When I see a new consult, I strive to ensure that my patients and their families have realistic expectations and a clear understanding of the risks involve with any surgical procedure. Managing patient expectations can be the most difficult and important aspect of a successful surgical procedure. In my practice as a plastic surgeon, I commonly hear many misconceptions from patients and their families regarding breast reconstruction after mastectomy, so I have tried to clarify some of these.
1. Everybody who has a mastectomy can have breast reconstruction.
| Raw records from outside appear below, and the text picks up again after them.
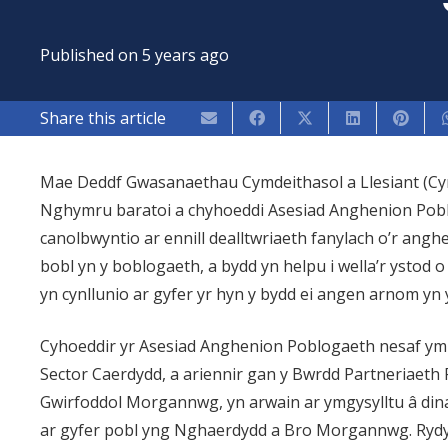
Published on
5 years ago
Share this article
Mae Deddf Gwasanaethau Cymdeithasol a Llesiant (Cy
Nghymru baratoi a chyhoeddi Asesiad Anghenion Pobl
canolbwyntio ar ennill dealltwriaeth fanylach o’r an
bobl yn y boblogaeth, a bydd yn helpu i wella’r ysto
yn cynllunio ar gyfer yr hyn y bydd ei angen arnom yn 
Cyhoeddir yr Asesiad Anghenion Poblogaeth nesaf ym m
Sector Caerdydd, a ariennir gan y Bwrdd Partneriaeth 
Gwirfoddol Morgannwg, yn arwain ar ymgysylltu â dina
ar gyfer pobl yng Nghaerdydd a Bro Morgannwg. Rydym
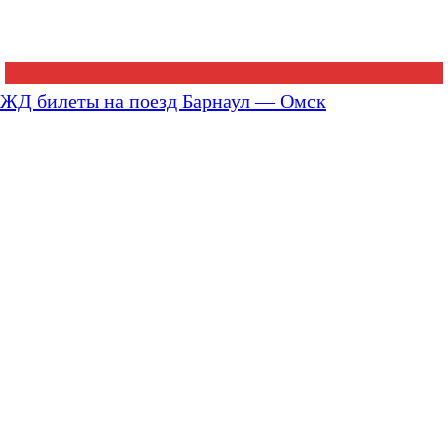
ЖД билеты на поезд Барнаул — Омск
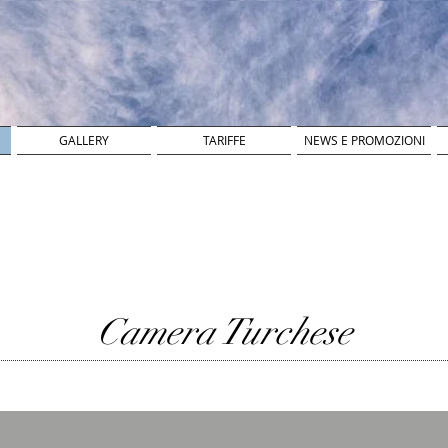
GALLERY
TARIFFE
NEWS E PROMOZIONI
Camera Turchese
While a federal law passed in 1998 mandated that all private insurers cover breast reconstruction after a mastectomy as well as any symmetry procedures necessary on the opposite breast, not every woman who has a mastectomy is a surgical candidate for reconstruction. While many procedures are performed to save a woman’s life or to cure disease, breast reconstruction is performed to improve the quality of life and is an elective procedure. Because it is an elective procedure, every physician and patient has to be mindful of the risk vs. benefit ratio. Patients who have advanced or metastatic disease may not be a candidate for breast reconstruction. Other women may not be candidates because of their overall medical condition – diseases such as heart disease, diabetes, or morbid obesity can significantly increase surgical risks to the point where the risks outweigh the benefits of breast reconstruction. Another situation where the risks outweigh the benefits is in individuals who are actively smoking cigarettes or using nicotine-containing products.
2. Now you can finally get the large breasts that you always wanted.
Many women may view this as an opportunity – when battling an illness, we are all encouraged to fight, and one way to fight is to stand up in defiance. One of my patients has a t-shirt that reads, “ Yes, these are fake. The real ones nearly killed me.” Unfortunately, while we can create a breast mound with a tissue expander and an implant, we can’t always predict or guarantee that a patient will achieve a particular breast size. There are many limiting factors to how big a patient can be after reconstruction; and sometimes these factors are patient-related, while other times, they may be medically related. For example, some women don’t tolerate the expansion process well because it can be painful; some women will elect to stop expansion because of the pain and discomfort. Another reason that expansion may need to be stopped is because the skin is getting too thin. Think of the spandex that is pulled so tight, it becomes transparent. The same process can happen to your skin. And finally, there are limits to the size of the implants that are available.
It is also important to remember that a breast reconstructed with an implant will not look like a breast augmentation. Women who have a breast augmentation, have a breast implant that is placed behind breast tissue to increase the size of the breast – no tissue has been removed. A woman who has a breast reconstruction in Oklahoma with an implant has had her breast removed, so the reconstructed breast will look like an implant more so than a breast.
3. This is your opportunity to get that tummy tuck and the body that you always wanted.
While many types of breast reconstruction, including TRAM flaps and DIEP flaps move tissue from your lower abdomen to create a breast, none of these flaps are a “tummy tuck.” A tummy tuck involves removing the excess skin and fat in the lower abdomen and essentially throwing it in the trash. For a reconstructive procedure, this same tissue must be harvested with its blood supply. For a TRAM flap, this usually means that the rectus (your six-pack muscle) muscle is taken with the tissue. For a DIEP or muscle-sparing TRAM
flap, the blood vessels that supply the skin and fat must be dissected free from the muscle; while minimal to no muscle is taken, the dissection through the muscle may result in scar tissue. Also, because of the need to harvest the blood supply with the skin and fat, the scar may be slightly higher than that of a traditional “tummy tuck.”
These are just some of the most common misconceptions that I encounter when counseling patients regarding Breast Reconstruction in Oklahoma. It is important to understand that as reconstructive surgeons, we will try our best to meet your expectations and provide you with the best result possible; however, there are limitations to what can be achieved. As you consider your options, always write down your questions and make sure that your concerns are addressed by your physician!